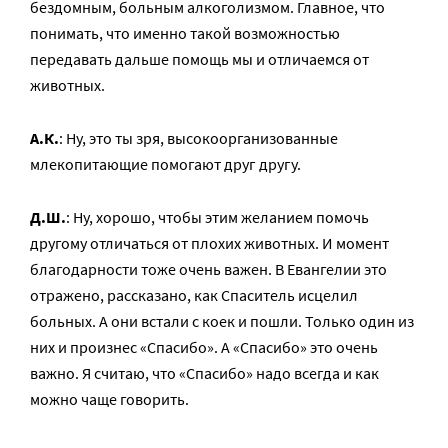
бездомным, больным алкоголизмом. Главное, что
понимать, что именно такой возможностью
передавать дальше помощь мы и отличаемся от
животных.
А.К.
: Ну, это ты зря, высокоорганизованные
млекопитающие помогают друг другу.
Д.Ш.
: Ну, хорошо, чтобы этим желанием помочь
другому отличаться от плохих животных. И момент
благодарности тоже очень важен. В Евангелии это
отражено, рассказано, как Спаситель исцелил
больных. А они встали с коек и пошли. Только один из
них и произнес «Спасибо». А «Спасибо» это очень
важно. Я считаю, что «Спасибо» надо всегда и как
можно чаще говорить.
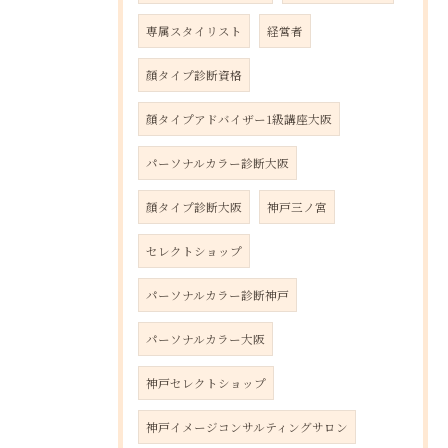
専属スタイリスト
経営者
顔タイプ診断資格
顔タイプアドバイザー1級講座大阪
パーソナルカラー診断大阪
顔タイプ診断大阪
神戸三ノ宮
セレクトショップ
パーソナルカラー診断神戸
パーソナルカラー大阪
神戸セレクトショップ
神戸イメージコンサルティングサロン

• **WORK TO BE COMPLETED**
An unchanged copy of the data, images excluded, is all that should be given.

• **EXERCISE OUTPUT**
бездомным, больным алкоголизмом. Главное, что
понимать, что именно такой возможностью
передавать дальше помощь мы и отличаемся от
животных.
А.К.
: Ну, это ты зря, высокоорганизованные
млекопитающие помогают друг другу.
Д.Ш.
: Ну, хорошо, чтобы этим желанием помочь
другому отличаться от плохих животных. И момент
благодарности тоже очень важен. В Евангелии это
отражено, рассказано, как Спаситель исцелил
больных. А они встали с коек и пошли. Только один из
них и произнес «Спасибо». А «Спасибо» это очень
важно. Я считаю, что «Спасибо» надо всегда и как
можно чаще говорить.
専属スタイリスト
経営者
顔タイプ診断資格
顔タイプアドバイザー1級講座大阪
パーソナルカラー診断大阪
顔タイプ診断大阪
神戸三ノ宮
セレクトショップ
パーソナルカラー診断神戸
パーソナルカラー大阪
神戸セレクトショップ
神戸イメージコンサルティングサロン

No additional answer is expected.